A text-to-speech tool using AWS Polly
Last year I wrote about converting books to speech, where I investigated using open source and free tools to scan textbooks and convert them into audio files.
At that time, the weakest part of the process was the actual text-to-speech part. Festival, the open source solution, doesn’t have great voices, hasn’t been updated in years, and is hard to use. I ended up using the Cepstral software, which works fine, but it has a graphical interface and is mainly for Windows and OSX. What if I want to automate the process completely from the Linux command line interface (CLI)?
Last month, Amazon debuted Polly, the latest in its long line of web services. Using the AWS API, you can convert a snippet of text into speech in seconds. Like most AWS products, it is on-demand and low-cost — you get 5 million characters per month free for the first 12 months, and a million characters for $4.00 after that.
Submitting text to Polly is pretty easy, using the AWS CLI tool:
$ aws polly synthesize-speech --output-format mp3 --text "Here is my text" --voice-id Joanna output.mp3
The tricky part is that the API only allows ~1,500 characters of text per request. How do you convert a large amount of text, such as a book? Not finding a tool that would do this for me, I decided to create one.
aws-tts is a CLI tool that converts a text file into an audio file using AWS Polly. It’s designed to be simple to use and completely hands-off. All you need to do is specify the input file, and where you want the resulting audio file to be saved:
$ aws-tts my-test-file.txt resulting-speech.mp3
That’s it! If you want something other than an MP3 or the default voice (Joanna), you can specify those options on the command line.
All in all, the tool is only about 200 lines of code. The process is straightforward, but uses a few interesting libraries.
First, it splits the text into pieces. I used the textchunk module (which is basically sbd) to split the text into pieces small enough for AWS, without splitting the text in the middle of a word or a sentence.
Because even a moderate amount of text can be split into hundreds of pieces (textbook chapters for me divided into ~180 parts), we don’t want to exceed Amazon’s rate limits. To throttle the requests, I used the popular async module, specifically
Once all of the audio files are received, they are stitched together into one file using ffmpeg’s “concat” demuxer.

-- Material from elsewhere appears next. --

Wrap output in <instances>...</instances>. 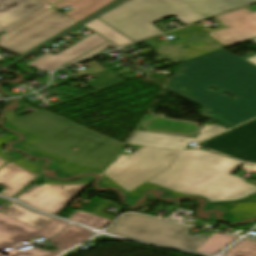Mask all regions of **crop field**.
<instances>
[{"mask_svg":"<svg viewBox=\"0 0 256 256\" xmlns=\"http://www.w3.org/2000/svg\"><path fill=\"white\" fill-rule=\"evenodd\" d=\"M166 89L202 106V116L227 128L256 116V66L223 49L183 62Z\"/></svg>","mask_w":256,"mask_h":256,"instance_id":"crop-field-1","label":"crop field"},{"mask_svg":"<svg viewBox=\"0 0 256 256\" xmlns=\"http://www.w3.org/2000/svg\"><path fill=\"white\" fill-rule=\"evenodd\" d=\"M242 162L200 149L179 152L169 168L126 195L133 205L147 188L160 187L172 197L200 195L209 202L239 200L256 192V186L230 175Z\"/></svg>","mask_w":256,"mask_h":256,"instance_id":"crop-field-2","label":"crop field"},{"mask_svg":"<svg viewBox=\"0 0 256 256\" xmlns=\"http://www.w3.org/2000/svg\"><path fill=\"white\" fill-rule=\"evenodd\" d=\"M7 121L42 137L30 145L82 167L102 170L123 146L44 109Z\"/></svg>","mask_w":256,"mask_h":256,"instance_id":"crop-field-3","label":"crop field"},{"mask_svg":"<svg viewBox=\"0 0 256 256\" xmlns=\"http://www.w3.org/2000/svg\"><path fill=\"white\" fill-rule=\"evenodd\" d=\"M256 0H129L98 17L133 41L162 33L153 22L171 16L189 24L219 13L218 7L230 10Z\"/></svg>","mask_w":256,"mask_h":256,"instance_id":"crop-field-4","label":"crop field"},{"mask_svg":"<svg viewBox=\"0 0 256 256\" xmlns=\"http://www.w3.org/2000/svg\"><path fill=\"white\" fill-rule=\"evenodd\" d=\"M132 146V145H128ZM138 151L116 161L103 172L100 186H115L126 194L170 166L178 151L132 146Z\"/></svg>","mask_w":256,"mask_h":256,"instance_id":"crop-field-5","label":"crop field"},{"mask_svg":"<svg viewBox=\"0 0 256 256\" xmlns=\"http://www.w3.org/2000/svg\"><path fill=\"white\" fill-rule=\"evenodd\" d=\"M193 227L135 214L122 216L107 232L159 245L194 251L208 236H191Z\"/></svg>","mask_w":256,"mask_h":256,"instance_id":"crop-field-6","label":"crop field"},{"mask_svg":"<svg viewBox=\"0 0 256 256\" xmlns=\"http://www.w3.org/2000/svg\"><path fill=\"white\" fill-rule=\"evenodd\" d=\"M76 23L50 8L5 35L0 48L21 55Z\"/></svg>","mask_w":256,"mask_h":256,"instance_id":"crop-field-7","label":"crop field"},{"mask_svg":"<svg viewBox=\"0 0 256 256\" xmlns=\"http://www.w3.org/2000/svg\"><path fill=\"white\" fill-rule=\"evenodd\" d=\"M66 225L68 223L52 219L41 231H37L0 213V250L18 244L22 240L30 241L36 236L49 240ZM61 252L60 250L45 251L33 248L8 256H57Z\"/></svg>","mask_w":256,"mask_h":256,"instance_id":"crop-field-8","label":"crop field"},{"mask_svg":"<svg viewBox=\"0 0 256 256\" xmlns=\"http://www.w3.org/2000/svg\"><path fill=\"white\" fill-rule=\"evenodd\" d=\"M199 145L243 161L256 163V119Z\"/></svg>","mask_w":256,"mask_h":256,"instance_id":"crop-field-9","label":"crop field"},{"mask_svg":"<svg viewBox=\"0 0 256 256\" xmlns=\"http://www.w3.org/2000/svg\"><path fill=\"white\" fill-rule=\"evenodd\" d=\"M88 185L89 184H43L40 187H32L20 195L17 199L35 209L43 210L47 213L56 215L72 198H74Z\"/></svg>","mask_w":256,"mask_h":256,"instance_id":"crop-field-10","label":"crop field"},{"mask_svg":"<svg viewBox=\"0 0 256 256\" xmlns=\"http://www.w3.org/2000/svg\"><path fill=\"white\" fill-rule=\"evenodd\" d=\"M215 19L227 28L208 35L225 47L256 37V12L252 13L244 8L216 17Z\"/></svg>","mask_w":256,"mask_h":256,"instance_id":"crop-field-11","label":"crop field"},{"mask_svg":"<svg viewBox=\"0 0 256 256\" xmlns=\"http://www.w3.org/2000/svg\"><path fill=\"white\" fill-rule=\"evenodd\" d=\"M224 130L225 129L219 126L203 125L196 139L191 137L136 131L128 144L145 145L182 151L189 142H200Z\"/></svg>","mask_w":256,"mask_h":256,"instance_id":"crop-field-12","label":"crop field"},{"mask_svg":"<svg viewBox=\"0 0 256 256\" xmlns=\"http://www.w3.org/2000/svg\"><path fill=\"white\" fill-rule=\"evenodd\" d=\"M106 41L108 40L94 33L56 55L48 53L29 65L43 71H48L62 66Z\"/></svg>","mask_w":256,"mask_h":256,"instance_id":"crop-field-13","label":"crop field"},{"mask_svg":"<svg viewBox=\"0 0 256 256\" xmlns=\"http://www.w3.org/2000/svg\"><path fill=\"white\" fill-rule=\"evenodd\" d=\"M39 0H16L0 9V32L9 30L32 14L43 9Z\"/></svg>","mask_w":256,"mask_h":256,"instance_id":"crop-field-14","label":"crop field"},{"mask_svg":"<svg viewBox=\"0 0 256 256\" xmlns=\"http://www.w3.org/2000/svg\"><path fill=\"white\" fill-rule=\"evenodd\" d=\"M3 123H4L6 128L11 129V130H16V131L24 132L26 135H28L30 137L29 139H27V140H25V141H23L21 143H18L16 145H14L13 147L18 148L20 150H23L25 152H28L30 154L36 155V156H48L50 158H53L55 160H58V161L62 162L58 167H56L54 169V170L58 171L60 173V175H75V174H79V173H83V172H87V171L102 172L104 169H106L110 164H112L115 161V159L117 158L118 154L120 153L119 152L116 155V157L113 159V161L107 167H105L102 171L95 170V169L82 168V167H80L78 165H75V164L70 163V162H68L66 160H63L61 158H58V157H56L54 155H51L49 153H46V152H44L42 150H39L37 148H34V147L28 145L29 143L39 139L40 137H38V136H36V135H34V134L30 133V132H27V131H25V130H23V129L15 126V125H12V124H10V123H8L6 121H4Z\"/></svg>","mask_w":256,"mask_h":256,"instance_id":"crop-field-15","label":"crop field"},{"mask_svg":"<svg viewBox=\"0 0 256 256\" xmlns=\"http://www.w3.org/2000/svg\"><path fill=\"white\" fill-rule=\"evenodd\" d=\"M35 177L36 175L10 162L0 170V186L3 187L0 194L12 197Z\"/></svg>","mask_w":256,"mask_h":256,"instance_id":"crop-field-16","label":"crop field"},{"mask_svg":"<svg viewBox=\"0 0 256 256\" xmlns=\"http://www.w3.org/2000/svg\"><path fill=\"white\" fill-rule=\"evenodd\" d=\"M1 213L11 218H14L24 224H27L37 230H40L46 223H48L52 219L42 215L34 214L14 203H11Z\"/></svg>","mask_w":256,"mask_h":256,"instance_id":"crop-field-17","label":"crop field"},{"mask_svg":"<svg viewBox=\"0 0 256 256\" xmlns=\"http://www.w3.org/2000/svg\"><path fill=\"white\" fill-rule=\"evenodd\" d=\"M92 232L69 225L50 242L58 244V247L66 250L76 244L85 241L88 237L92 236Z\"/></svg>","mask_w":256,"mask_h":256,"instance_id":"crop-field-18","label":"crop field"},{"mask_svg":"<svg viewBox=\"0 0 256 256\" xmlns=\"http://www.w3.org/2000/svg\"><path fill=\"white\" fill-rule=\"evenodd\" d=\"M83 26L91 29L98 35L108 39L109 41H111L119 47L133 42L98 18L90 21L89 23Z\"/></svg>","mask_w":256,"mask_h":256,"instance_id":"crop-field-19","label":"crop field"},{"mask_svg":"<svg viewBox=\"0 0 256 256\" xmlns=\"http://www.w3.org/2000/svg\"><path fill=\"white\" fill-rule=\"evenodd\" d=\"M112 1L113 0H84L82 2L70 5L75 10L65 15L79 22Z\"/></svg>","mask_w":256,"mask_h":256,"instance_id":"crop-field-20","label":"crop field"},{"mask_svg":"<svg viewBox=\"0 0 256 256\" xmlns=\"http://www.w3.org/2000/svg\"><path fill=\"white\" fill-rule=\"evenodd\" d=\"M235 237L214 232L204 243H202L195 251L215 254L222 248L234 241Z\"/></svg>","mask_w":256,"mask_h":256,"instance_id":"crop-field-21","label":"crop field"},{"mask_svg":"<svg viewBox=\"0 0 256 256\" xmlns=\"http://www.w3.org/2000/svg\"><path fill=\"white\" fill-rule=\"evenodd\" d=\"M253 216H256V203L246 202L233 207L221 218L228 222H236Z\"/></svg>","mask_w":256,"mask_h":256,"instance_id":"crop-field-22","label":"crop field"},{"mask_svg":"<svg viewBox=\"0 0 256 256\" xmlns=\"http://www.w3.org/2000/svg\"><path fill=\"white\" fill-rule=\"evenodd\" d=\"M69 220L87 224L95 228H104L108 223L111 222V220L98 217L80 210H78L73 216H71Z\"/></svg>","mask_w":256,"mask_h":256,"instance_id":"crop-field-23","label":"crop field"},{"mask_svg":"<svg viewBox=\"0 0 256 256\" xmlns=\"http://www.w3.org/2000/svg\"><path fill=\"white\" fill-rule=\"evenodd\" d=\"M224 256H256V242L243 239L226 251Z\"/></svg>","mask_w":256,"mask_h":256,"instance_id":"crop-field-24","label":"crop field"},{"mask_svg":"<svg viewBox=\"0 0 256 256\" xmlns=\"http://www.w3.org/2000/svg\"><path fill=\"white\" fill-rule=\"evenodd\" d=\"M12 162L37 174V175L44 163L42 161H36L35 163H32V162H28L26 159H23V158H17L15 160H13Z\"/></svg>","mask_w":256,"mask_h":256,"instance_id":"crop-field-25","label":"crop field"},{"mask_svg":"<svg viewBox=\"0 0 256 256\" xmlns=\"http://www.w3.org/2000/svg\"><path fill=\"white\" fill-rule=\"evenodd\" d=\"M246 200L256 201V195H254V196H252V197H250ZM238 202H240V201H238ZM238 202L213 204L211 206H208V207L204 208L203 210H208V209H211V208L228 210V209L232 208L233 206H235Z\"/></svg>","mask_w":256,"mask_h":256,"instance_id":"crop-field-26","label":"crop field"},{"mask_svg":"<svg viewBox=\"0 0 256 256\" xmlns=\"http://www.w3.org/2000/svg\"><path fill=\"white\" fill-rule=\"evenodd\" d=\"M109 45H113V46L117 47L116 45H114V44H112L111 42L108 41V42L102 44L101 46H99V47L93 49L92 51H90V52L84 54L83 56H81V57H79V58H77V59H75V60H73V61H71V62H69V63H72V62H75V61H79V60H82V59L91 57V56L97 54L98 52H100L102 49H104L105 47H107V46H109ZM69 63H67V64H69Z\"/></svg>","mask_w":256,"mask_h":256,"instance_id":"crop-field-27","label":"crop field"},{"mask_svg":"<svg viewBox=\"0 0 256 256\" xmlns=\"http://www.w3.org/2000/svg\"><path fill=\"white\" fill-rule=\"evenodd\" d=\"M94 181L93 176L85 177L81 181H73V182H55V181H46L44 183H53V184H76V183H91Z\"/></svg>","mask_w":256,"mask_h":256,"instance_id":"crop-field-28","label":"crop field"},{"mask_svg":"<svg viewBox=\"0 0 256 256\" xmlns=\"http://www.w3.org/2000/svg\"><path fill=\"white\" fill-rule=\"evenodd\" d=\"M17 138H19V137L16 136V135L0 138V147H1L2 143L11 141V140H14V139H17ZM0 157H2V158L4 159V161H5L4 164H6L7 161L9 160V157L3 155L2 152H1V150H0ZM4 164H3V165H4ZM3 165H2V166H3ZM2 166H1V167H2Z\"/></svg>","mask_w":256,"mask_h":256,"instance_id":"crop-field-29","label":"crop field"},{"mask_svg":"<svg viewBox=\"0 0 256 256\" xmlns=\"http://www.w3.org/2000/svg\"><path fill=\"white\" fill-rule=\"evenodd\" d=\"M79 1H82V0H64L60 4H58V5L54 6V7L59 9V8H62L64 6H67V5H70V4L79 2Z\"/></svg>","mask_w":256,"mask_h":256,"instance_id":"crop-field-30","label":"crop field"},{"mask_svg":"<svg viewBox=\"0 0 256 256\" xmlns=\"http://www.w3.org/2000/svg\"><path fill=\"white\" fill-rule=\"evenodd\" d=\"M14 0H0V8L13 2Z\"/></svg>","mask_w":256,"mask_h":256,"instance_id":"crop-field-31","label":"crop field"},{"mask_svg":"<svg viewBox=\"0 0 256 256\" xmlns=\"http://www.w3.org/2000/svg\"><path fill=\"white\" fill-rule=\"evenodd\" d=\"M251 40H253V41H255V42H256V38L251 39ZM248 60H250V61H252V62L256 63V56H252V57L248 58Z\"/></svg>","mask_w":256,"mask_h":256,"instance_id":"crop-field-32","label":"crop field"},{"mask_svg":"<svg viewBox=\"0 0 256 256\" xmlns=\"http://www.w3.org/2000/svg\"><path fill=\"white\" fill-rule=\"evenodd\" d=\"M46 2H48L50 5L56 3L58 0H44Z\"/></svg>","mask_w":256,"mask_h":256,"instance_id":"crop-field-33","label":"crop field"},{"mask_svg":"<svg viewBox=\"0 0 256 256\" xmlns=\"http://www.w3.org/2000/svg\"><path fill=\"white\" fill-rule=\"evenodd\" d=\"M4 163L3 159L0 158V166Z\"/></svg>","mask_w":256,"mask_h":256,"instance_id":"crop-field-34","label":"crop field"},{"mask_svg":"<svg viewBox=\"0 0 256 256\" xmlns=\"http://www.w3.org/2000/svg\"><path fill=\"white\" fill-rule=\"evenodd\" d=\"M219 9H221L222 11L228 10L226 7H221V8H219Z\"/></svg>","mask_w":256,"mask_h":256,"instance_id":"crop-field-35","label":"crop field"}]
</instances>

I tried using the Emscripten port of ffmpeg so that users wouldn’t need ffmpeg installed on their machines, but I couldn’t get it to find the temporary files — it kept giving “file not found” errors, even when the normal ffmpeg binary worked fine. (If you have an idea of how to fix this, let me know.)
Finally, I used the nice ora spinner to provide feedback to the user while the process is running.
AWS is a great platform and the Polly service provides a great way to convert text to speech.
- The speech quality is as good as anything else out there, and will only get better.
- It is much faster than the Cepstral software; a book chapter will encode in about a minute, whereas Cepstral takes almost an hour.
- It provides a cross-platform, command-line way to convert text to speech.
- It encodes to MP3 out of the box — no need to convert WAV/PCM files yourself.
The main advantage of Cepstral is that it has a relatively small, one-time cost. If you plan on converting a lot of text over time, especially for personal use, then the added inconvenience may not outweigh the costs you would accrue with AWS.